La confrontation avec l’Arabe ne se fait pas franchement mais de façon ludique, sans paroles ni menaces : « Dès qu’il m’a vu, il s’est soulevé un peu et a mis la main dans sa poche ».
De même, la transformation de la lame, par un effet d’irréalisation et de métamorphose, se perçoit nettement : « La lumière a giclé sur l’acier et c’était comme une longue lame étincelante qui m’atteignait au front ».
La possession d’une arme, en outre, le place dans un état de toute puissance et lui procure des sensations parfaites : « j’ai touché le ventre poli de la crosse », ventre non plus maternel mais engendrant la mort.
Enfin, Meursault parle de sa mère en l’appelant « maman » lorsqu’il évoque son enterrement, terme affectif sans doute habituel mais qui marque une absence de maturité.

2. Le châtiment biblique

Tout un champ lexical indique ce rapprochement : « glaive », « lame étincelante ».
L’insistance avec laquelle le texte souligne que c’est le « front » qui est touché montre que l’agression se porte sur un endroit vital du corps : « Je ne sentais plus que les cymbales du soleil sur mon front ».
Dès lors l’image du châtiment divin devient plus nette : « Il m’a semblé que le ciel s’ouvrait sur toute son étendue pour laisser pleuvoir du feu ».
Enfin, les coups de révolver sont « quatre coups brefs que je frappais sur la porte du malheur ».

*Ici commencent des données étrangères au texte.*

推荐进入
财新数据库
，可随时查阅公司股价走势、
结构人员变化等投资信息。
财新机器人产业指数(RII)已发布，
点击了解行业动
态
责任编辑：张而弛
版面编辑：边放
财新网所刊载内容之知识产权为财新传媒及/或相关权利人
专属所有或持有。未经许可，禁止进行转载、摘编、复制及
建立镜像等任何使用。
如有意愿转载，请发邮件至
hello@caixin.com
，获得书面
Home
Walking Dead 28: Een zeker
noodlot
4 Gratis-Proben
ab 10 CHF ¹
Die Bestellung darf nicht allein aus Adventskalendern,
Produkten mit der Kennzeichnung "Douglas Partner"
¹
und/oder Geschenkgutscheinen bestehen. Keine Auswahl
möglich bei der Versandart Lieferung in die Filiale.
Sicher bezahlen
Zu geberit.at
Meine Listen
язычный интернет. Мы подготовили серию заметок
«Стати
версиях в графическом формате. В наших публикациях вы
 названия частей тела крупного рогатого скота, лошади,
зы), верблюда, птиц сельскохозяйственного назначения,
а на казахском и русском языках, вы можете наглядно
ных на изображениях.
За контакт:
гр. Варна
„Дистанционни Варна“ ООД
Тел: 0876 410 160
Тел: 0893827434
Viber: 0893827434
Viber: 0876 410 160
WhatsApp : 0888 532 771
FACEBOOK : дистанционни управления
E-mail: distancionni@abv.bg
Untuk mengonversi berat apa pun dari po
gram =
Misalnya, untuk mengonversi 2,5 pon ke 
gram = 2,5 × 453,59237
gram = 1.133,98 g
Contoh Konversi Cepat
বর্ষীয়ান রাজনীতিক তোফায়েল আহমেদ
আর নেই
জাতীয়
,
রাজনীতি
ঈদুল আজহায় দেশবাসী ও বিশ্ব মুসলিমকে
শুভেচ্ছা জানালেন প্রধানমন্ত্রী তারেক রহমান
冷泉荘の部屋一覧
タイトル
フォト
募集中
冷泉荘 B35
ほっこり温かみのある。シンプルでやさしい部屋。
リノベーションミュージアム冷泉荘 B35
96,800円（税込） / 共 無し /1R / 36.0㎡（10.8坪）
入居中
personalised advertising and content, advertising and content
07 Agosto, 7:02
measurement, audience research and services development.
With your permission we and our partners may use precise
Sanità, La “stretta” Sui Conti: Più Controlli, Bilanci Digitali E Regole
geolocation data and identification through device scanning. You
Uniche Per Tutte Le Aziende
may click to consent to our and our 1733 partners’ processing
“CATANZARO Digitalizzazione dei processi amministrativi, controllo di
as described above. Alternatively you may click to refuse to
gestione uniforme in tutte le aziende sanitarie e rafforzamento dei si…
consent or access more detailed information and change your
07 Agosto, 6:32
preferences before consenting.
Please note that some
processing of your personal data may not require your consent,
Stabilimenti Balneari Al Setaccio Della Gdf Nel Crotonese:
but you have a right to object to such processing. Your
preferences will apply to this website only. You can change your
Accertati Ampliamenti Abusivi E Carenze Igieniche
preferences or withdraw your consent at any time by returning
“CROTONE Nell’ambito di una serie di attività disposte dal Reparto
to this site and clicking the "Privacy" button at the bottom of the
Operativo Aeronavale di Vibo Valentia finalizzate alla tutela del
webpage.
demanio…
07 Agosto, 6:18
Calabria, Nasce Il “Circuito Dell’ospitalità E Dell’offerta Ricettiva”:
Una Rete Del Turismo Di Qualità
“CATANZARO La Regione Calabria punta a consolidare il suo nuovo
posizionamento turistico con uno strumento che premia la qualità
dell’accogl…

3. Le désaccord avec la nature

Si la composante biblique ne doit pas être négligée, il est aussi important de noter que l’acte de tuer s’inscrit comme une rupture de l’ordre de la nature.
L’enchaînement des actes se déroule sur un mode passif : c’est l’ « être » qui s’est tendu, non la volonté d’une conscience libre : « la gâchette a cédé » souligne que ce n’est pas le doigt qui a appuyé.

Conclusion

Ce passage centré sur le thème du meurtre demeure dans une ambiguïté et le hasard joue autant que la fatalité.
Le système de causalité est en question.
Or, toute la syntaxe de l’Étranger escamote les liens logiques.
L’étrangeté viendrait alors d’une neutralisation de la volonté interne et d’un concours de circonstances.
Elle s’appuie sur un ensemble cohérent d’images symboliques qui fait contrepoids à une simplicité syntaxique toujours recherchée.